We could count on Harvey finding a nickname organically if the average players around him had average nicknames of their own. (Lucas Duda, I’ve decided, would be called Cream Cheese.) A 24-year-old doesn’t necessarily deserve a great nickname, but nor does a player that age deserve to be as good as Harvey appears to be. Laboring to assign a nickname is silly, like scripting an improv sketch, but the Mets are not good and silliness seems as good a place to take refuge as any.
If you say that the truly great don’t need a nickname, I point you towards “The Franchise,” two words that tell you everything you need to know about what Tom Seaver meant to the Mets. “Le Grand Orange,” likewise, tidily sums up Rusty Staub. If you’d prefer to wait and see how Harvey develops, I applaud your good sense, but I can’t share in it. I am impatient, not just for Harvey to be great, but for him to be legendary—a mythic destroyer bestriding the country, laying waste to ballparks like Orson Welles at a buffet. I’m ready to mythologize him now, and trust him to catch up.
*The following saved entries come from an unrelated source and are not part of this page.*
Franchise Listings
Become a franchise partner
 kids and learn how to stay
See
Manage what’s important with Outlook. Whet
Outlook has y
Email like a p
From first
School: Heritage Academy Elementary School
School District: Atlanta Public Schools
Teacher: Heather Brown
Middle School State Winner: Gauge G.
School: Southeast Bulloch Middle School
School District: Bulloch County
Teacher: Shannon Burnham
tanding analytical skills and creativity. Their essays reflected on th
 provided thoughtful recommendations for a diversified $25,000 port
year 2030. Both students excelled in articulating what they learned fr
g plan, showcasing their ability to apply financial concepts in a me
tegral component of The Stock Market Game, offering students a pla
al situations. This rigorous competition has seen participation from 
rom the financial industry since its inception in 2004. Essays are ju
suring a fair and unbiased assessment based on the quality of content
To that end, I’ve got two proposals, neither of which pretends to touch on his personality—which, as I’ve seen so far, is that of a grimly hardworking baseball player who doesn’t mind posing nude. For your consideration: Kid Harvey, because Matt has the rugged, slablike intensity of a Depression-era palooka. Or, Hazmat, because no one else can clean up the toxic Mets. (The Fumigator would also work, but it’s not punny, and is really a nickname for a reliever, anyway. If the Mets ever get a good one, I’ll deploy it then.)
So: Kid Harvey, or Hazmat. I’m open to suggestions; I know these aren’t brilliant. But a nickname doesn’t have to be brilliant. It just needs to make you want to learn more.
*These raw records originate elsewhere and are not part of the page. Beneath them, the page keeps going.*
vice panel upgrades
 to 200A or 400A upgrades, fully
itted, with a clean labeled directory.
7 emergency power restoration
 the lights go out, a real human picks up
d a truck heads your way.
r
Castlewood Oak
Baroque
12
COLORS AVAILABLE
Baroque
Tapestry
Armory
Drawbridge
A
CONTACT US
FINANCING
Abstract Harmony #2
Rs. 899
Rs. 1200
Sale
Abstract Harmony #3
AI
I returned to the States on Sunday afternoon, while Kid Harvey was pitching against the Phillies. Suffering from serious baseball withdrawal, I asked the cabbie if he could turn on the Met game.
“The Mets!” he cackled. “They don’t even exist any more! They’re a prehistoric team!”
He laughed all the way out of the airport, a distance of approximately 2.2 miles. When he dropped me off, he said, “Good luck with the Mets. I’m sorry you still think they’re real.”
“It’s a convenient delusion,” I said.
“Have you considered trying voodoo? It can be very helpful.”
Voodoo Harvey, I thought. Not so bad.